China dan negara-negara BRICS lainnya telah melepas obligasi AS senilai miliaran dolar AS sejak tahun 2022. Negara komunis ini memiliki rekor dumping tertinggi dalam dua tahun terakhir. Perkembangan ini mengindikasikan bahwa negara-negara BRICS dan negara berkembang lainnya ingin beralih dari kepemilikan aset AS dalam cadangan devisa mereka. Greenback telah menderita akibat dedolarisasi dan inflasi selama periode tahun yang sama.
Kini, semakin banyak negara di seluruh dunia yang mengincar BRICS sebagai alternatif agar tidak mengalami nasib yang sama di tangan dolar AS. Utang AS mencapai lebih dari USD35,6 triliun pada 2024, yang banyak ditakuti oleh para pendukung USD dan daya tarik negara-negara BRICS.
China telah menjadi salah satu promotor terbesar dedolarisasi, menggunakan mata uang Yuan dan mata uang lokal dalam perdagangan dengan negara-negara lain. Selain itu, saat mereka menjual treasury, China juga secara besar-besaran mengakumulasi emas dalam cadangannya. China dan aliansi BRICS adalah pembeli emas terbesar di tahun 2022, 2023, dan bahkan 2024. Tahun lalu saja, China membeli beberapa ton emas senilai USD550 miliar untuk cadangannya. Hal ini sesuai dengan narasi yang sudah lama beredar bahwa mata uang BRICS yang baru akan didukung oleh logam mulia.

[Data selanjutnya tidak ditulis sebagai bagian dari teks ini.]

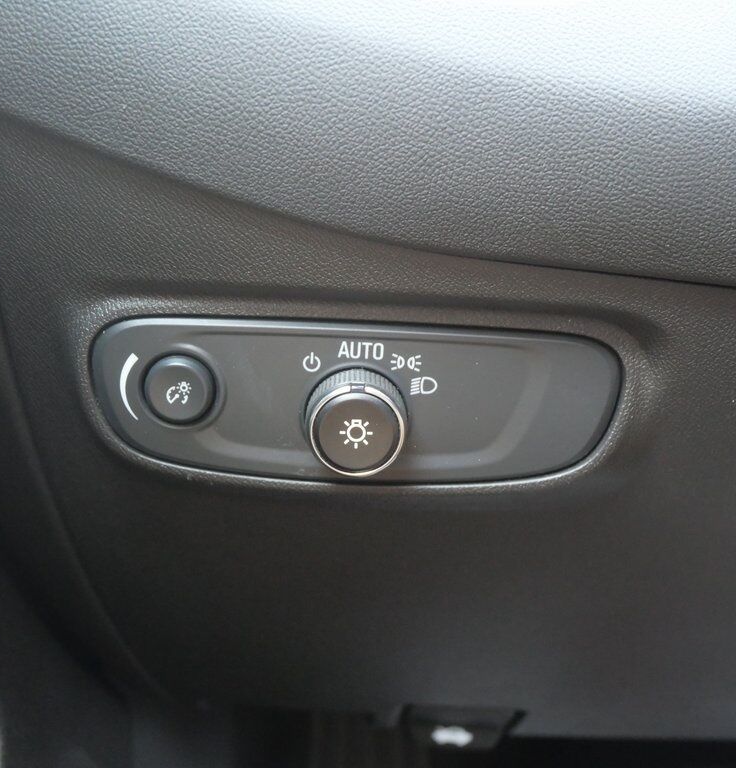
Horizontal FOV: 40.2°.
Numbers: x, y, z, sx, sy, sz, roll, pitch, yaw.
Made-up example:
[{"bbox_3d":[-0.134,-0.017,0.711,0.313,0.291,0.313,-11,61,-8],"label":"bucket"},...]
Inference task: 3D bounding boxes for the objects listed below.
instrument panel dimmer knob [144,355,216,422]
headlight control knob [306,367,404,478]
[{"bbox_3d":[-0.061,0.002,0.323,0.022,0.022,0.006,2,18,-1],"label":"instrument panel dimmer knob"},{"bbox_3d":[-0.004,0.013,0.319,0.033,0.033,0.016,2,18,-1],"label":"headlight control knob"}]

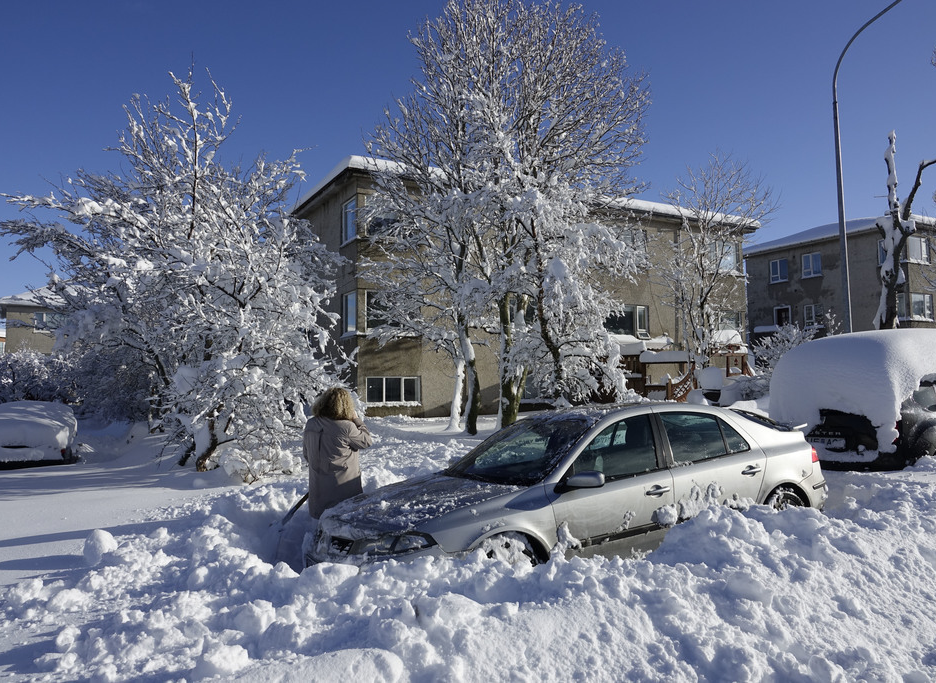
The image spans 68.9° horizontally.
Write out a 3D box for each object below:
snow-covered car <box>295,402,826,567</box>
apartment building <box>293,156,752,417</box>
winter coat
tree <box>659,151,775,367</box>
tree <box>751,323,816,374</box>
[{"bbox_3d":[1.030,1.200,5.750,4.580,1.440,1.780,0,-3,-30],"label":"snow-covered car"},{"bbox_3d":[1.688,-1.440,27.367,17.000,8.200,10.200,1,-4,-29],"label":"apartment building"},{"bbox_3d":[-1.186,1.144,6.250,0.540,0.950,0.400,-2,-4,17],"label":"winter coat"},{"bbox_3d":[7.644,-1.876,21.000,3.600,8.000,3.400,-1,-4,0],"label":"tree"},{"bbox_3d":[9.705,0.708,21.000,2.100,2.700,2.000,-1,-4,0],"label":"tree"}]

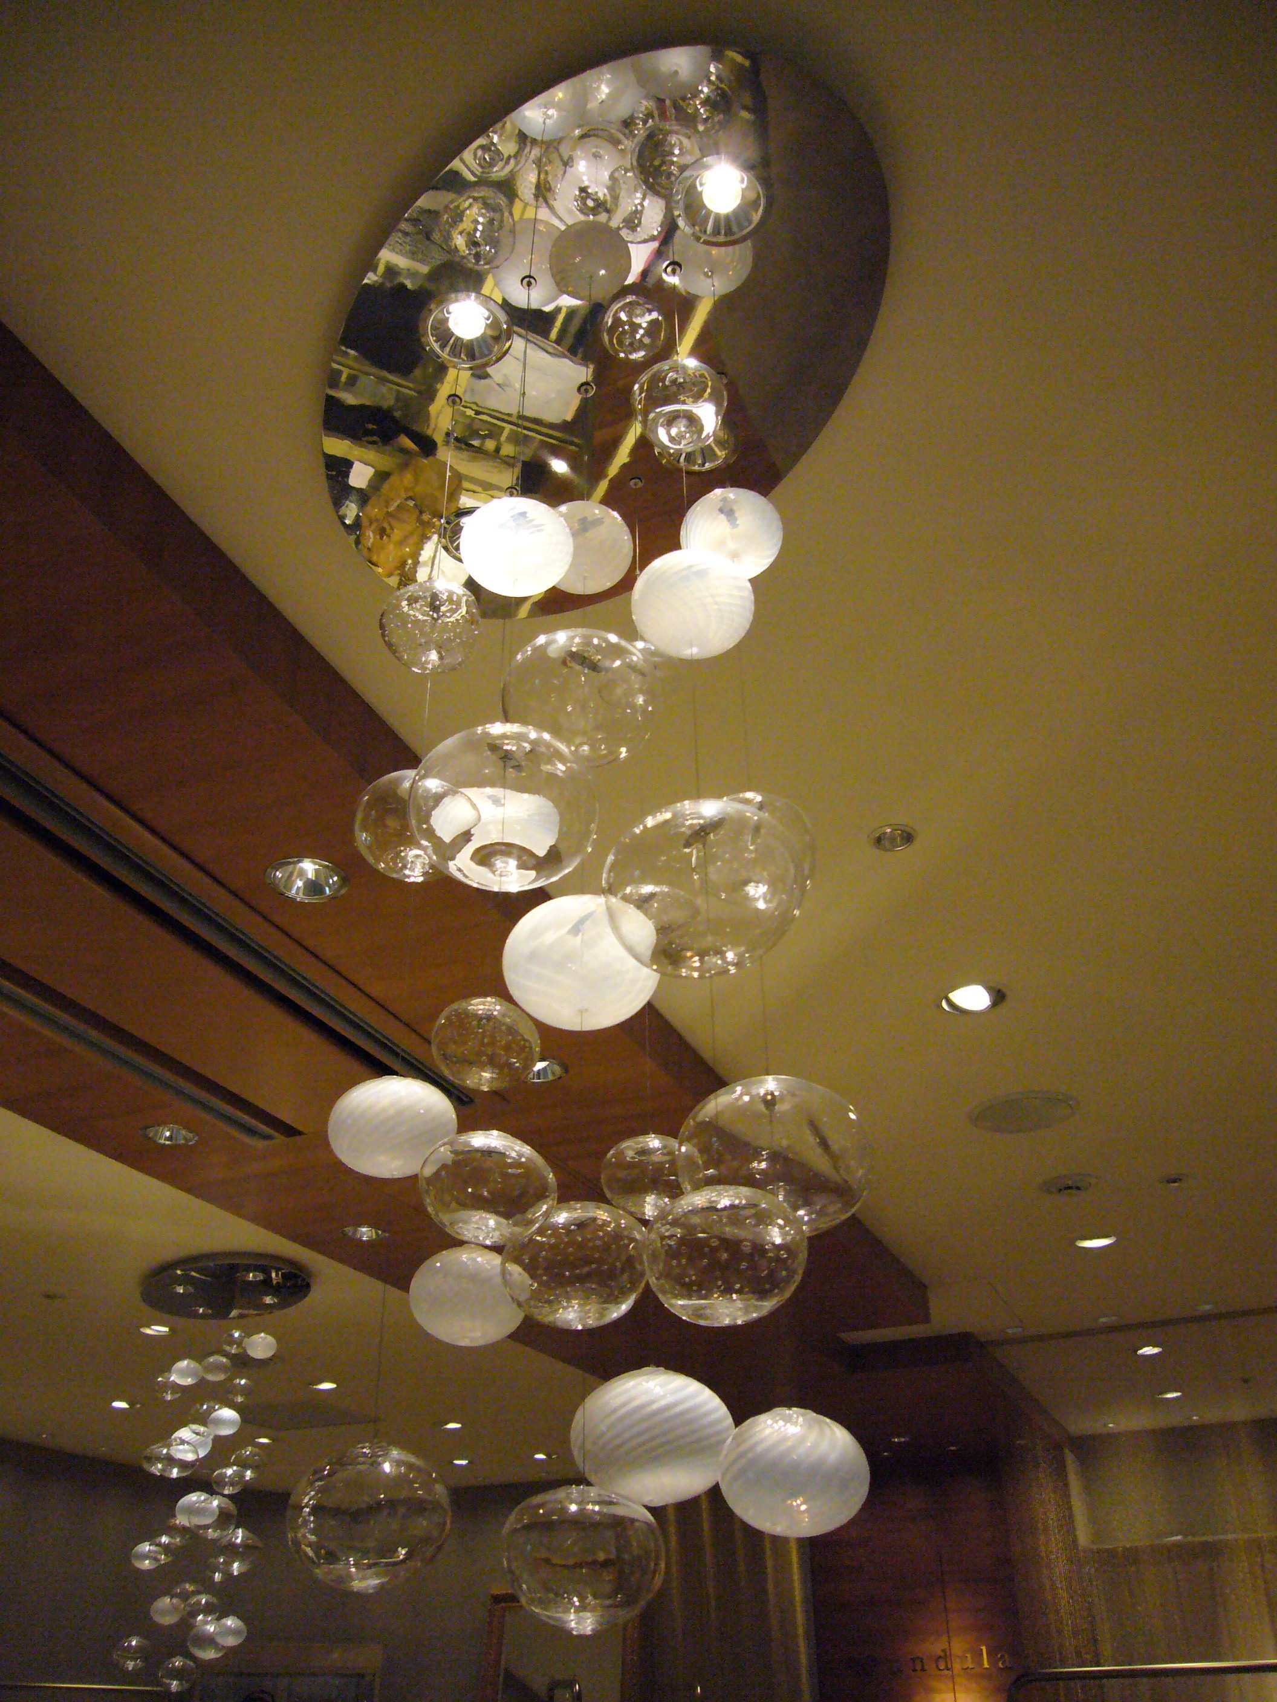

China dan BRICS bergerak semakin menjauh dari dolar AS, treasury, dan obligasi utang pemerintah. Stephen Chiu, Kepala Ahli Strategi Valuta Asing dan Nilai Tukar Asia di Bloomberg Intelligence meyakini bahwa hal ini akan terus berlanjut, terutama seiring meningkatnya ketegangan antara AS dan BRICS. "Penjualan surat-surat berharga AS oleh China dapat meningkat seiring dengan berlanjutnya perang dagang AS-China," ujar dia diansir dari Watcher Guru, Minggu (6/10/2024).
Hal ini terutama berlaku jika calon Presiden AS dari Partai Republik, Donald Trump, terpilih pada bulan November ini. Oleh karena itu, BRICS dan China terpaksa menjual surat-surat berharga AS sebelum hal itu terjadi untuk mendapatkan keuntungan setelah pemilihan umum AS tahun ini.